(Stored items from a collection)
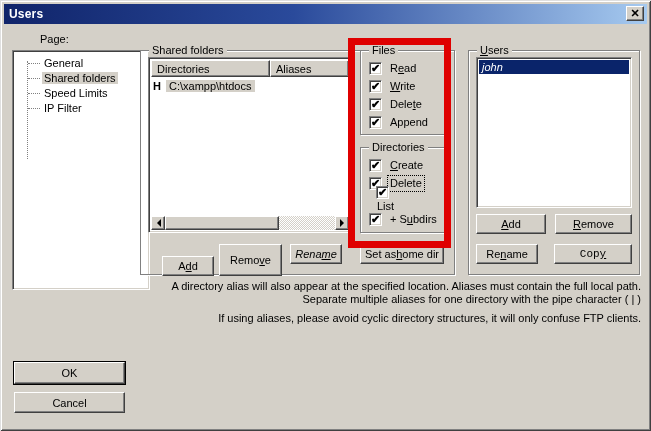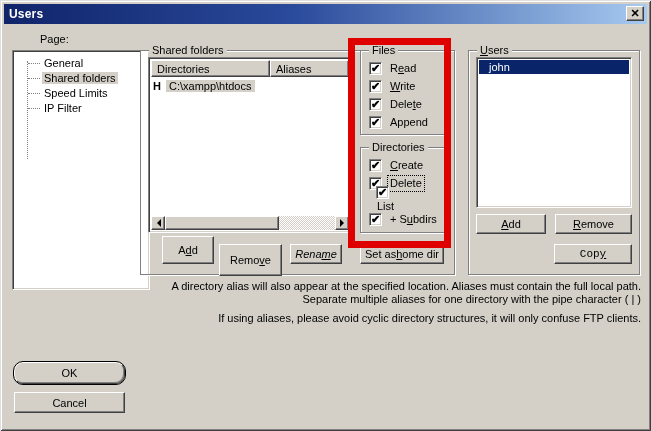--- a/index.html
+++ b/index.html
@@ -18,21 +18,21 @@
   }
   .title-text{color:#fff;font-weight:bold;font-size:12px;margin-left:5px;letter-spacing:.2px;}
   .btn{
     background:#d4d0c8;
     border:1px solid;border-color:#ffffff #404040 #404040 #ffffff;
     box-shadow:inset -1px -1px 0 #808080, inset 1px 1px 0 #d4d0c8;
     display:flex;align-items:center;justify-content:center;
     font-family:"Liberation Sans",sans-serif;font-size:11px;color:#000;
     position:absolute;cursor:default;user-select:none;
   }
-  .btn-default{outline:1px solid #000;border-radius:9px;}
+  .btn-default{outline:1px solid #000;}
   .close-btn{position:absolute;top:2px;right:3px;width:18px;height:15px;font-weight:bold;font-size:11px;line-height:11px;}
   .sunken{
     background:#fff;border:1px solid;border-color:#808080 #ffffff #ffffff #808080;
     box-shadow:inset 1px 1px 0 #404040, inset -1px -1px 0 #d4d0c8;
   }
   .group{position:absolute;border:1px solid #808080;box-shadow:inset 1px 1px 0 #ffffff, 1px 1px 0 #ffffff;}
   .group-label{position:absolute;top:-8px;left:8px;background:#d4d0c8;padding:0 3px;line-height:14px;}
   .abs{position:absolute;}
   
   .tree{position:absolute;left:12px;top:50px;width:138px;height:240px;}
@@ -61,21 +61,21 @@
   .tri-right{width:0;height:0;border:4px solid transparent;border-left:4px solid #000;margin-left:3px;}
   
   .check-row{position:absolute;left:8px;height:14px;display:flex;align-items:center;}
   .checkbox{width:13px;height:13px;background:#fff;border:1px solid;border-color:#808080 #ffffff #ffffff #808080;
     box-shadow:inset 1px 1px 0 #404040, inset -1px -1px 0 #d4d0c8;position:relative;flex:0 0 13px;}
   .checkbox.checked::after{content:"✔";position:absolute;left:1px;top:-1px;font-size:11px;font-weight:bold;color:#000;}
   .check-label{margin-left:6px;line-height:13px;padding:1px 2px;}
   .check-label.focused{outline:1px dotted #000;}
   
   .userlist{position:absolute;left:476px;top:57px;width:156px;height:151px;padding:2px;}
-  .user-item{height:14px;line-height:14px;padding-left:10px;}
+  .user-item{height:14px;line-height:14px;padding-left:3px;font-style:italic;}
   .user-item.selected{background:#0a246a;color:#fff;}
   
   .notes{position:absolute;left:133px;top:280px;width:508px;line-height:13px;text-align:right;}
   .notes p{margin:0 0 6px 0;}
   
   .annotation{position:absolute;left:348px;top:38px;width:103px;height:210px;border:7px solid #df0000;z-index:50;pointer-events:none;}
   u{text-decoration:underline;}
 </style>
 </head>
 <body>
@@ -122,21 +122,21 @@
       <div class="btn sb-btn" style="left:0;">
           <span class="tri-left"></span>
         </div>
       <div class="sb-thumb"></div>
       <div class="btn sb-btn" style="right:0;">
           <span class="tri-right"></span>
         </div>
     </div>
   </div>
 
-  <div class="btn" style="left:162px;top:236px;width:52px;height:28px;">A<u>d</u>d</div>
+  <div class="btn" style="left:162px;top:256px;width:52px;height:20px;">A<u>d</u>d</div>
   <div class="btn" style="left:219px;top:244px;width:63px;height:32px;">Remo<u>v</u>e</div>
   <div class="btn" style="left:290px;top:244px;width:52px;height:20px;font-style:italic;">Rena<u>m</u>e</div>
   <div class="btn" style="left:360px;top:244px;width:84px;height:20px;">Set as <u>h</u>ome dir</div>
 
   <div class="group" style="left:360px;top:50px;width:87px;height:85px;">
     <span class="group-label">Files</span>
     <div class="check-row" style="top:10px;">
       <span class="checkbox checked"></span>
       <span class="check-label">R<u>e</u>ad</span>
     </div>
@@ -177,20 +177,21 @@
   <div class="annotation"></div>
 
   <div class="group" style="left:468px;top:50px;width:172px;height:225px;">
     <span class="group-label"><u>U</u>sers</span>
   </div>
   <div class="userlist sunken">
     <div class="user-item selected">john</div>
   </div>
   <div class="btn" style="left:476px;top:214px;width:70px;height:20px;"><u>A</u>dd</div>
   <div class="btn" style="left:555px;top:214px;width:77px;height:20px;"><u>R</u>emove</div>
+  <div class="btn" style="left:476px;top:244px;width:62px;height:20px;">Re<u>n</u>ame</div>
   <div class="btn" style="left:554px;top:244px;width:78px;height:20px;font-family:Liberation Mono, monospace;">Cop<u>y</u></div>
 
   <div class="notes">
     <p>A directory alias will also appear at the specified location. Aliases must contain the full local path. Separate multiple aliases for one directory with the pipe character ( | )</p>
     <p>If using aliases, please avoid cyclic directory structures, it will only confuse FTP clients.</p>
   </div>
 
   <div class="btn btn-default" style="left:14px;top:362px;width:111px;height:22px;">OK</div>
   <div class="btn" style="left:14px;top:392px;width:111px;height:21px;">Cancel</div>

### To-do item
The lines that mention the word "font" should be pulled from the records above.

### Exercise response
   .title-text{color:#fff;font-weight:bold;font-size:12px;margin-left:5px;letter-spacing:.2px;}
     font-family:"Liberation Sans",sans-serif;font-size:11px;color:#000;
   .close-btn{position:absolute;top:2px;right:3px;width:18px;height:15px;font-weight:bold;font-size:11px;line-height:11px;}
   .checkbox.checked::after{content:"✔";position:absolute;left:1px;top:-1px;font-size:11px;font-weight:bold;color:#000;}
+  .user-item{height:14px;line-height:14px;padding-left:3px;font-style:italic;}
   <div class="btn" style="left:290px;top:244px;width:52px;height:20px;font-style:italic;">Rena<u>m</u>e</div>
   <div class="btn" style="left:554px;top:244px;width:78px;height:20px;font-family:Liberation Mono, monospace;">Cop<u>y</u></div>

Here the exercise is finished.